» **TEXTO SELECIONADO**
Estudo conduzido pela Embrapa Solos (RJ)
avaliou os impactos econômicos para agricultores que possuem uma
barragem subterrânea instalada em suas propriedades no Semiárido
brasileiro. Levando em conta o período de 18 anos analisado, entre 2006 e
2023, foi verificado um incremento anual médio de 375 Kg na produção,
que gerou uma renda excedente de R$ 7.361,10 por hectare para os
adotantes da tecnologia social em relação aos agricultores que não a
possuem em suas terras.
Já
o estudo de avaliação de impactos econômicos, sociais, ambientais e
institucionais da barragem subterrânea realizado pela Embrapa há muitos
anos, e cujos resultados são apresentados anualmente no seu Balanço
Social, apontou que a relação dos Benefícios e Custos (B/C) em 2023 foi
de 2,27, o que significa que cada R$ 1,00 investido pela Empresa nessa
tecnologia social gerou um retorno R$ 2,27 para a sociedade.
A
barragem subterrânea tem reconhecido sucesso no Semiárido brasileiro,
ao permitir a conversão de áreas secas e inaptas à atividade agrícola em
solos de produção rural agropecuária para agricultores familiares.
Atualmente existem cerca de 3.050 barragens subterrâneas construídas no
Semiárido nordestino, e o público-alvo dessa tecnologia tem em geral
propriedades de pequeno porte.

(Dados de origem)
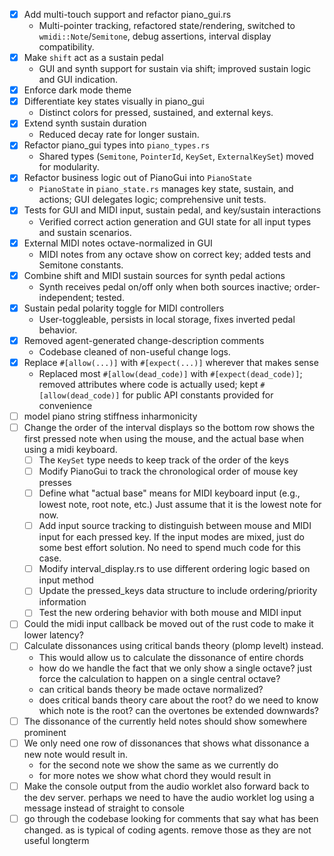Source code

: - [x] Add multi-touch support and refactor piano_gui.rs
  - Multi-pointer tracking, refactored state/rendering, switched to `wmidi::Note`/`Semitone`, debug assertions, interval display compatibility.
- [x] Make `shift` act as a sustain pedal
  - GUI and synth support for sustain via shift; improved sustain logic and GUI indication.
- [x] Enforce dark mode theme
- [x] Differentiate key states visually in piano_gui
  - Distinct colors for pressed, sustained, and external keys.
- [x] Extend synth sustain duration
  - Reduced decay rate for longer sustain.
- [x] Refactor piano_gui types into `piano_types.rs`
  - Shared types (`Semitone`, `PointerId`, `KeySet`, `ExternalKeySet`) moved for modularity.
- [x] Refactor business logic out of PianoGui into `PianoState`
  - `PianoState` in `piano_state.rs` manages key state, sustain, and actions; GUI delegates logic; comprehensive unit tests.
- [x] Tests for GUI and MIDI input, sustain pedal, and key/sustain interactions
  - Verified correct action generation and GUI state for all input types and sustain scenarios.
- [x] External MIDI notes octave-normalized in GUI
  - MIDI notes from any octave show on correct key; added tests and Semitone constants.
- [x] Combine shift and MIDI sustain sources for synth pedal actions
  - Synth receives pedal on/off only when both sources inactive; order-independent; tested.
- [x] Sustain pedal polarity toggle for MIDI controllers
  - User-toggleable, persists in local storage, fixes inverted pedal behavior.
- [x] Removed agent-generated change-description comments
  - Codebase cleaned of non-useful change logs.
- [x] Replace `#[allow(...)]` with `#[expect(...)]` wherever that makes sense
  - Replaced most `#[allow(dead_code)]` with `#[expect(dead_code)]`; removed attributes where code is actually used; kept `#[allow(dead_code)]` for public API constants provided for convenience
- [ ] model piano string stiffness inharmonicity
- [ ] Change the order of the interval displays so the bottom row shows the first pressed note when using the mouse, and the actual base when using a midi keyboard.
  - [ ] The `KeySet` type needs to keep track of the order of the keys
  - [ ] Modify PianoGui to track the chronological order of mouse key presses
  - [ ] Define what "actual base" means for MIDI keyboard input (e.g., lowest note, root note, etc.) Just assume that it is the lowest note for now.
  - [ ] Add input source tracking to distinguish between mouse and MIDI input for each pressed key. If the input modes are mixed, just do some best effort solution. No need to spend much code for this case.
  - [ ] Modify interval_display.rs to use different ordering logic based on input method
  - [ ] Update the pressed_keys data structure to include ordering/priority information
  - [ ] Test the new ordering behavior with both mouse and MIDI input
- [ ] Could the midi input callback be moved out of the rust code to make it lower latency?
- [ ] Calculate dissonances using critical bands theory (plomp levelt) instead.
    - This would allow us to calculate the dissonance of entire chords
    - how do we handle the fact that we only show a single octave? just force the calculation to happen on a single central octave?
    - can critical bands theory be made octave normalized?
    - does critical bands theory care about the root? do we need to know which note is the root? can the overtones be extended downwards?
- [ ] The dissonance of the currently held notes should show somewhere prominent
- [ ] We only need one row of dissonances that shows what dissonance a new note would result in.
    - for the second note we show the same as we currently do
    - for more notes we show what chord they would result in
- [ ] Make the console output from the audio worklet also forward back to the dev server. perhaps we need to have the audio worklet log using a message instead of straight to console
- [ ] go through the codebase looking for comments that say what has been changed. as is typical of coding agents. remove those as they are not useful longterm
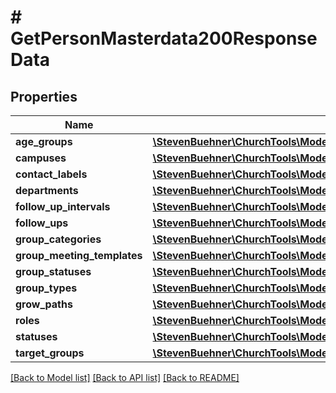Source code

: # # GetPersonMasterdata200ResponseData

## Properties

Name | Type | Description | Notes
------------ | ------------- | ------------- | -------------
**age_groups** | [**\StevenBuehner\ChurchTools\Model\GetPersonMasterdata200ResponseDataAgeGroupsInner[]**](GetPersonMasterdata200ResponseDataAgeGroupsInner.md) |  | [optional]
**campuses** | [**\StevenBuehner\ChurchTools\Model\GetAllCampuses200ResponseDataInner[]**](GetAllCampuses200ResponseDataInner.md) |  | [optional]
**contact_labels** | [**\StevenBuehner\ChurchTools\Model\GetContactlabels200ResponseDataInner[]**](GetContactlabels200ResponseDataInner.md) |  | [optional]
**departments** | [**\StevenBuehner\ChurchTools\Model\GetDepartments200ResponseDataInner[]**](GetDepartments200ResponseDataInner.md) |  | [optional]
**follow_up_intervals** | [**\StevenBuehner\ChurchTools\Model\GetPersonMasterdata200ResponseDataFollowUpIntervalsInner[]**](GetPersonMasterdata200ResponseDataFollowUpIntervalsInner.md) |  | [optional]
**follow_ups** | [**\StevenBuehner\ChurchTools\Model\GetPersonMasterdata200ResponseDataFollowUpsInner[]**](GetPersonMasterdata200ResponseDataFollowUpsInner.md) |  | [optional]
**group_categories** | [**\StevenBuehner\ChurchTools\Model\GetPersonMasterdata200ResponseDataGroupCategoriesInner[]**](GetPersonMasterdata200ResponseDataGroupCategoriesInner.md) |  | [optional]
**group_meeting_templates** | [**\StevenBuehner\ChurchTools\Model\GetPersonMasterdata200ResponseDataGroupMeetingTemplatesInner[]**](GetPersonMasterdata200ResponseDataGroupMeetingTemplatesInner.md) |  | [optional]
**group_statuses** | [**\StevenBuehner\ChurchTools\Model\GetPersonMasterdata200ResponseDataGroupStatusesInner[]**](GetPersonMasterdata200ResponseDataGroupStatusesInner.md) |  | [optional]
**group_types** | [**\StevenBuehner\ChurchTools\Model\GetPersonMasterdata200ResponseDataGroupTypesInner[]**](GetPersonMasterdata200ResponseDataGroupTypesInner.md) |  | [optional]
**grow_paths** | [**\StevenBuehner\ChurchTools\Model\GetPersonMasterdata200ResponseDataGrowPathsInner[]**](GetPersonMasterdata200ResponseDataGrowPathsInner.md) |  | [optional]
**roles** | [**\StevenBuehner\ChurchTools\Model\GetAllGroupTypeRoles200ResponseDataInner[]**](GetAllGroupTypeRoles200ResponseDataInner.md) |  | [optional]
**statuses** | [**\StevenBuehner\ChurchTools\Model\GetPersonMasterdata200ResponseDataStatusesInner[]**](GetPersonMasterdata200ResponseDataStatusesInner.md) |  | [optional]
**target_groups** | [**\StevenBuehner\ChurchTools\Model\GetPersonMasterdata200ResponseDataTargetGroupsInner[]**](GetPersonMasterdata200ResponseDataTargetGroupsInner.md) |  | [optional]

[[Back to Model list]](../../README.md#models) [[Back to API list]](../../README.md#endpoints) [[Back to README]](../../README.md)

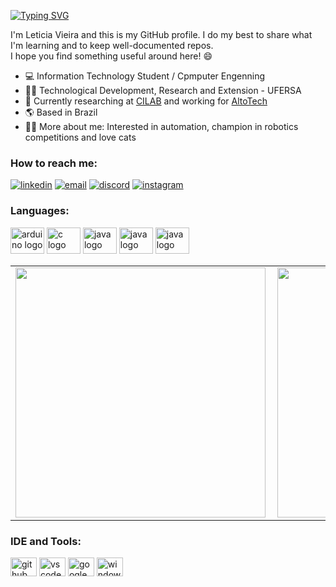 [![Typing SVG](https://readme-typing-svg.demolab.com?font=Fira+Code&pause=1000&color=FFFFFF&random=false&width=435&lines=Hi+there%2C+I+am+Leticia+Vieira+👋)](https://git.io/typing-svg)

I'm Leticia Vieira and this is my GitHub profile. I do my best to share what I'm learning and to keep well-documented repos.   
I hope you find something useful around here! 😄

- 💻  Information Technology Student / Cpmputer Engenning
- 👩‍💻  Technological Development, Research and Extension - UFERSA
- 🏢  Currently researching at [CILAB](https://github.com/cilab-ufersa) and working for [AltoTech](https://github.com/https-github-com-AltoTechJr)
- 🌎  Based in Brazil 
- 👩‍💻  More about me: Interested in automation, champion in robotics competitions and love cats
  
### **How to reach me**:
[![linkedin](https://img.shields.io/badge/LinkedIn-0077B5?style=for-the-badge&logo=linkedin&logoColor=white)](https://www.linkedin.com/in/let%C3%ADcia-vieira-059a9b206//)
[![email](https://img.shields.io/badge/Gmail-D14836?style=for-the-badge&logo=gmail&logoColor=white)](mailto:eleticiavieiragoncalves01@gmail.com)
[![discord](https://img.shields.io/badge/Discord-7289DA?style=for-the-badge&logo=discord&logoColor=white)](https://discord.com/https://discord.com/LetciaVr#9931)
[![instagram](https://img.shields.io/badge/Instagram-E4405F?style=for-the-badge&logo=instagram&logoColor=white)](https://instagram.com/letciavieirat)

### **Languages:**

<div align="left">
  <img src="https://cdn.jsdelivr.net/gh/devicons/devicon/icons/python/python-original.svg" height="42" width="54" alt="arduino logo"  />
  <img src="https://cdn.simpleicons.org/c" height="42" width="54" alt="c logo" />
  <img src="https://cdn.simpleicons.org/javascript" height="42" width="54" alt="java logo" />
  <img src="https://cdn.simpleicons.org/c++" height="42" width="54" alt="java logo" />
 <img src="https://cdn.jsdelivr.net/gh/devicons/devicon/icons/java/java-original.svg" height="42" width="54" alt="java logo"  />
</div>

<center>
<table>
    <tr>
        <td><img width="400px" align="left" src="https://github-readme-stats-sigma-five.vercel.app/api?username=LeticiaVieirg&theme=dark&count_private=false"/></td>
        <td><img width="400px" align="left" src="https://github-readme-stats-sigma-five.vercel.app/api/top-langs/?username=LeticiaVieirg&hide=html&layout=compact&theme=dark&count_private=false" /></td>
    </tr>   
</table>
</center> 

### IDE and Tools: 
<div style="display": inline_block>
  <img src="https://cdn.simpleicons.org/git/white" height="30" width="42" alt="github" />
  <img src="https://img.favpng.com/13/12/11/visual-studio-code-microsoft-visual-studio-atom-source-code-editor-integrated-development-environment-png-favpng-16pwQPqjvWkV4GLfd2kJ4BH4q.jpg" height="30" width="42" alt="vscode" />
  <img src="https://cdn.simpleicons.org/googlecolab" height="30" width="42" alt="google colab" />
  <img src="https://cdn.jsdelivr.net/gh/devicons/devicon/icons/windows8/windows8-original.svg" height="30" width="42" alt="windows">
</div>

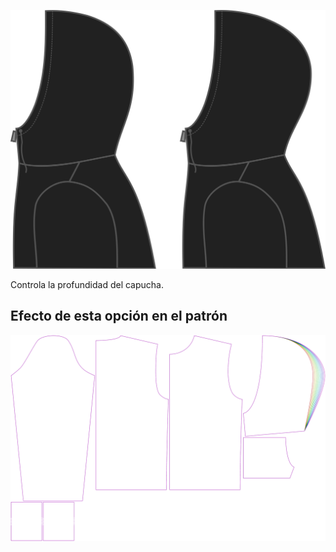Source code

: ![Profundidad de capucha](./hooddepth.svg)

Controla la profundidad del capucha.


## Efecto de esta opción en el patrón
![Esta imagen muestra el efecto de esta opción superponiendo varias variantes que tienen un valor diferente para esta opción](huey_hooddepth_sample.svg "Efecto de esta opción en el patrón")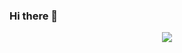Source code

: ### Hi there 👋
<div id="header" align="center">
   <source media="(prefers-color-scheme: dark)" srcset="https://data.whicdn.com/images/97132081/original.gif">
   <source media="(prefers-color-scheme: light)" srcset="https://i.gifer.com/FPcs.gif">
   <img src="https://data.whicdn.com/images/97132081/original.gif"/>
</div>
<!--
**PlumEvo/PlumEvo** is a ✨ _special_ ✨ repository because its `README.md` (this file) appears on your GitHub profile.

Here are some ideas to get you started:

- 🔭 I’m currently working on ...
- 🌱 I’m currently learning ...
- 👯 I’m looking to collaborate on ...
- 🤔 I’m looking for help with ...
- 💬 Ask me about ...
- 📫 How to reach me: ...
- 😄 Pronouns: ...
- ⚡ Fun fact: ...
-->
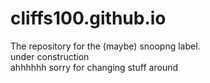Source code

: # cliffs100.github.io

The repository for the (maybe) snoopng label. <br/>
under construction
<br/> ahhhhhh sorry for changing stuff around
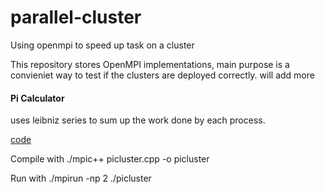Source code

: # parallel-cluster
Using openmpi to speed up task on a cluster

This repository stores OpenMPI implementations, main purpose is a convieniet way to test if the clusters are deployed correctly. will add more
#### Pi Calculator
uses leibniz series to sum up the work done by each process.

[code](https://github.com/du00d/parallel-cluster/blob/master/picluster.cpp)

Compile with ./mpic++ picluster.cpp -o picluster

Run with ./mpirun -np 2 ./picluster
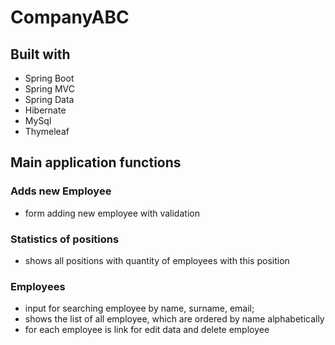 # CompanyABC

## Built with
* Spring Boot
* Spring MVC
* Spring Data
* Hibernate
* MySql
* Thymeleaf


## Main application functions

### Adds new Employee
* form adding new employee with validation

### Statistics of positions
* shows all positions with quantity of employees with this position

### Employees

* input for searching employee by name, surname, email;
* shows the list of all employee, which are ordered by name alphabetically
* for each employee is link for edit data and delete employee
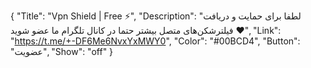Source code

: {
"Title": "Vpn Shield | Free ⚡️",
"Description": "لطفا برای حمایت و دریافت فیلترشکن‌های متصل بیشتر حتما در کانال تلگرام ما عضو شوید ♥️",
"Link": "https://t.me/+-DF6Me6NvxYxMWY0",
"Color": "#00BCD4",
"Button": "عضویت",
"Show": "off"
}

» **TAREFAS DO EXERCÍCIO**
A - Responda, com base no texto sobre a barragem subterrânea:
(i) Entre quais anos se estende o período de 18 anos analisado pela Embrapa Solos?
(ii) Qual foi a relação entre Benefícios e Custos (B/C) registrada em 2023?
(iii) Quantas barragens subterrâneas existem atualmente, aproximadamente, no Semiárido nordestino?
B - Edite o trecho do texto sobre a barragem subterrânea que vai de "Atualmente existem cerca" até "de pequeno porte.", inclusive, substituindo "pequeno porte" por "porte reduzido".
Responda com base somente no texto, sem recorrer à listagem.

» **RESPOSTAS DAS TAREFAS**
A -
(i) Entre 2006 e 2023.
(ii) 2,27.
(iii) Cerca de 3.050.

B -
Atualmente existem cerca de 3.050 barragens subterrâneas construídas no
Semiárido nordestino, e o público-alvo dessa tecnologia tem em geral
propriedades de porte reduzido.